To train a model on your dataset without testing it, do:
>> C = trainclassifier(M, 'tree');
If you wish to classify a point, define the point with the same number of colums as the input data and then use getclassdistribution
:
>> k = [0 0 0 0 0];
>> getclassdistribution(C, k)
Note that getclassdistribution
also works for matrices:
>> getclassdistribution(C, M)
The important thing, again, is that the matrix have the same number of columns as the training data. The values you use for the classes, obviously, can be dummy values, but they must be there.
Finally, if you want to output your matrix to ARFF format for use in e.g., the WEKA GUI:
>> writearfffile(M, 'iris.test')
Note that the text class labels are not recovered (they are still integers) and there is a line at the very beginning of the file %@SIZE
... This is for some of my own C code that reads this data into a data structure and needs to preallocate. WEKA itself ignores lines beginning with %
, and so this file should read fine into WEKA.

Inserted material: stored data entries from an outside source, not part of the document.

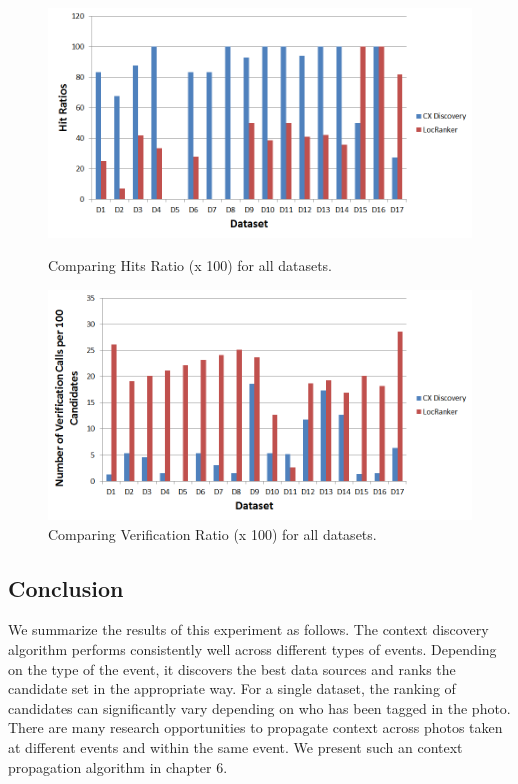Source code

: \begin{figure}[h!]

\begin{minipage}[b]{\linewidth}
\centering
\includegraphics[width=\textwidth]{media/chapter5/axis/hits-ratio-comparison-all-datasets.png}
\end{minipage}
\caption{Comparing Hits Ratio (x 100) for all datasets.}
\label{fig:hits-ratio-comparison}

\vspace{0.5cm}

\begin{minipage}[b]{\linewidth}
\centering
\includegraphics[width=\textwidth]{media/chapter5/axis/verification-ratio-comparison-all-datasets.png}
\end{minipage}
\caption{Comparing Verification Ratio (x 100) for all datasets.}
\label{fig:verification-ratio-comparison}

\end{figure}

\subsection{Conclusion}
We summarize the results of this experiment as follows. The context discovery algorithm performs consistently well across different types of events. Depending on the type of the event, it discovers the best data sources and ranks the candidate set in the appropriate way. For a single dataset, the ranking of candidates can significantly vary depending on who has been tagged in the photo. There are many research opportunities to propagate context across photos taken at different events and within the same event. We present such an context propagation algorithm in chapter 6.

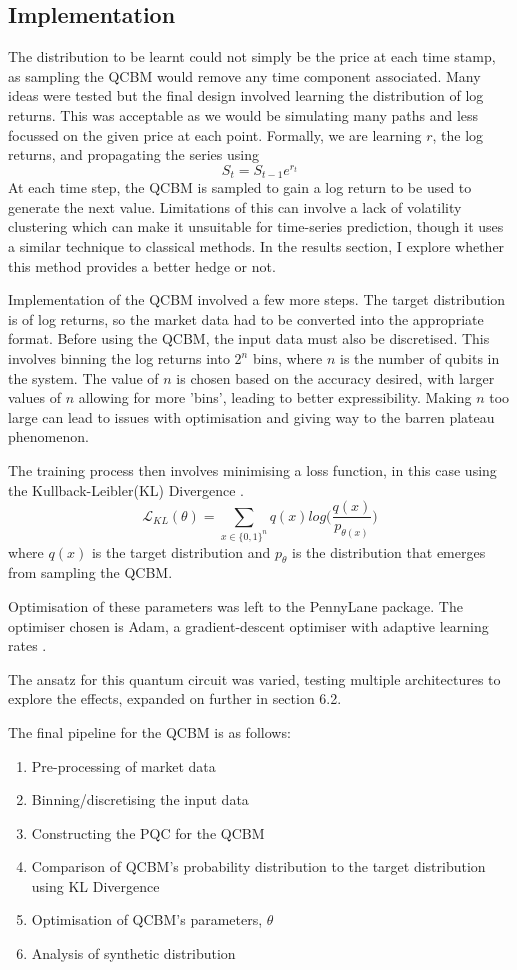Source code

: \documentclass[12pt]{article}
\newcommand{\newp}
    {
    \vskip 0.5cm 
  }
\numberwithin{equation}{section}
\begin{document}
\subsection{Implementation}
The distribution to be learnt could not simply be the price at each time stamp, 
as sampling the QCBM would remove any time component associated. Many ideas were tested 
but the final design involved learning the distribution of log returns. This was 
acceptable as we would be simulating many paths and less focussed on the given 
price at each point. Formally, we are learning $r$, the log returns, and propagating 
the series using 
\begin{equation}
  S_t = S_{t-1}e^{r_t}
\end{equation}
At each time step, the QCBM is sampled to gain a log return to be used to generate 
the next value. Limitations of this can involve a lack of volatility clustering which 
can make it unsuitable for time-series prediction, though it uses a similar technique 
to classical methods. In the results section, I explore whether this method provides a better hedge or not.
\newp
Implementation of the QCBM involved a few more steps. The target distribution 
is of log returns, so the market data had to be converted into the appropriate 
format. Before using the QCBM, the input data must also be discretised. This 
involves binning the log returns into $2^n$ bins, where $n$ is the number of 
qubits in the system. The value of $n$ is chosen based on the accuracy desired, 
with larger values of $n$ allowing for more 'bins', leading to better expressibility.
Making $n$ too large can lead to issues with optimisation and giving way to the 
barren plateau phenomenon.
\newp
The training process then involves minimising a loss function, in this case using 
the Kullback-Leibler(KL) Divergence \autocite{a248}. 
\begin{equation}
\mathcal{L}_{KL}(\theta) = \sum_{x \in \{0,1\}^n}q(x)log\bigl( \frac{q(x)}{p_{\theta(x)}}\bigr)
\end{equation}
where $q(x)$ is the target distribution and $p_{\theta}$ is the distribution that 
emerges from sampling the QCBM.
\newp
Optimisation of these parameters was left to the PennyLane\autocite{pennylane} package. 
The optimiser chosen is Adam, a gradient-descent optimiser with adaptive 
learning rates \autocite{kingma_2014_adam}.
\newp
The ansatz for this quantum circuit was varied, testing multiple architectures
to explore the effects, expanded on further in section 6.2.
\newp
The final pipeline for the QCBM is as follows:
\begin{enumerate}
  \item Pre-processing of market data
  \item Binning/discretising the input data
  \item Constructing the PQC for the QCBM
  \item Comparison of QCBM's probability distribution to the target distribution using
  KL Divergence
  \item Optimisation of QCBM's parameters, $\theta$
  \item Analysis of synthetic distribution
\end{enumerate}
\end{document}
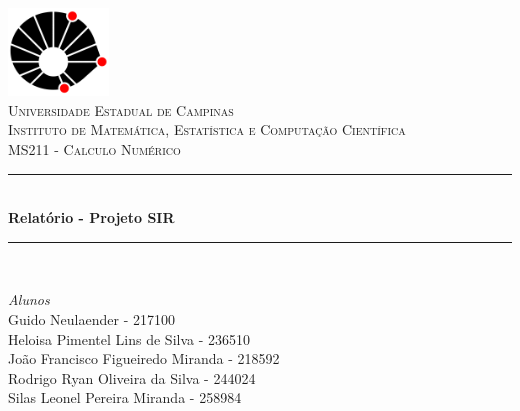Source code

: \begin{titlepage} %
	\newcommand{\HRule}{\rule{\linewidth}{0.5mm}} %
	
	\center %
	

	\includegraphics[width=0.2\textwidth]{unicamp_logo.png}\\[1cm] %
	
	\textsc{\LARGE Universidade Estadual de Campinas}\\[1.5cm] %
	
	\textsc{\Large Instituto de Matemática, Estatística e Computação Científica}\\[0.5cm] %
	
	\textsc{\large MS211 - Calculo Numérico}\\[0.5cm] %
	
	
	\HRule\\[0.4cm]
	
	{\huge\bfseries Relatório - Projeto SIR}\\[0.4cm] %
	
	\HRule\\[1.5cm]
	
	
		\begin{flushleft}
			\large
			\textit{Alunos}\\
			Guido Neulaender - 217100 \\
			Heloisa Pimentel Lins de Silva - 236510 \\
			João Francisco Figueiredo Miranda - 218592 \\
			Rodrigo Ryan Oliveira da Silva - 244024 \\
			Silas Leonel Pereira Miranda - 258984
		\end{flushleft}
	~
	

\end{titlepage}
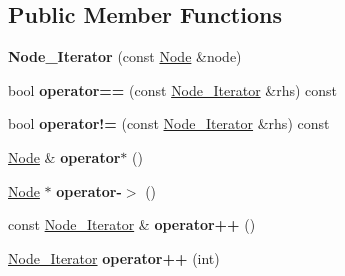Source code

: \subsection*{Public Member Functions}
\begin{DoxyCompactItemize}
\item 
\hypertarget{classphys_1_1xml_1_1Node__Iterator_a0a84b41e91f1c141fd0696e63ad13342}{
{\bfseries Node\_\-Iterator} (const \hyperlink{classphys_1_1xml_1_1Node}{Node} \&node)}
\label{d5/d93/classphys_1_1xml_1_1Node__Iterator_a0a84b41e91f1c141fd0696e63ad13342}

\item 
\hypertarget{classphys_1_1xml_1_1Node__Iterator_a5aa3cfa9fa142c2c6a1632093e65d946}{
bool {\bfseries operator==} (const \hyperlink{classphys_1_1xml_1_1Node__Iterator}{Node\_\-Iterator} \&rhs) const }
\label{d5/d93/classphys_1_1xml_1_1Node__Iterator_a5aa3cfa9fa142c2c6a1632093e65d946}

\item 
\hypertarget{classphys_1_1xml_1_1Node__Iterator_a4fc75ede2796cc669bc57f8792c7768f}{
bool {\bfseries operator!=} (const \hyperlink{classphys_1_1xml_1_1Node__Iterator}{Node\_\-Iterator} \&rhs) const }
\label{d5/d93/classphys_1_1xml_1_1Node__Iterator_a4fc75ede2796cc669bc57f8792c7768f}

\item 
\hypertarget{classphys_1_1xml_1_1Node__Iterator_a7a41463192315ad62f663a8d8c6c541c}{
\hyperlink{classphys_1_1xml_1_1Node}{Node} \& {\bfseries operator$\ast$} ()}
\label{d5/d93/classphys_1_1xml_1_1Node__Iterator_a7a41463192315ad62f663a8d8c6c541c}

\item 
\hypertarget{classphys_1_1xml_1_1Node__Iterator_a3ef1d2e0de9ec33fb20281a8e10c9259}{
\hyperlink{classphys_1_1xml_1_1Node}{Node} $\ast$ {\bfseries operator-\/$>$} ()}
\label{d5/d93/classphys_1_1xml_1_1Node__Iterator_a3ef1d2e0de9ec33fb20281a8e10c9259}

\item 
\hypertarget{classphys_1_1xml_1_1Node__Iterator_a0fcba268fb43640570d76e4266e3420d}{
const \hyperlink{classphys_1_1xml_1_1Node__Iterator}{Node\_\-Iterator} \& {\bfseries operator++} ()}
\label{d5/d93/classphys_1_1xml_1_1Node__Iterator_a0fcba268fb43640570d76e4266e3420d}

\item 
\hypertarget{classphys_1_1xml_1_1Node__Iterator_a3cc108e65c83d05de94451f87cab6a73}{
\hyperlink{classphys_1_1xml_1_1Node__Iterator}{Node\_\-Iterator} {\bfseries operator++} (int)}
\label{d5/d93/classphys_1_1xml_1_1Node__Iterator_a3cc108e65c83d05de94451f87cab6a73}


\end{DoxyCompactItemize}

To mess with the classifier options within WEKA, pass in an options string at training time. For more information on how this works use:
>> help listoptions
Or, for example:
>> listoptions('svm_rbf')
Some classifiers, like svm_rbf
, have their default options overridden by WEKALab (in this case, to select the RBF kernel).
For svm_rbf
and boost_tree
, you can pass in a second "internal options" string, that modifies the parameters of the weak classifier in the case of adaboost, and the parameters of the kernel in the case of svm_rbf
. You can again see these by using listoptions
.
To extend WekaLab to support more classifiers, or different sets of default options (e.g., a different default selection for 'k' in k-nearest neighbor), you need to modify WekaInterface.java
, and recompile with lein uberjar
. This modification should be pretty straightforward, though, if you have decent access to the documentation.
One obvious current weakness is the lack of support for nominal attributes and numeric classes. If someone wants to take this on, I'd love to review a pull request that adds support for it.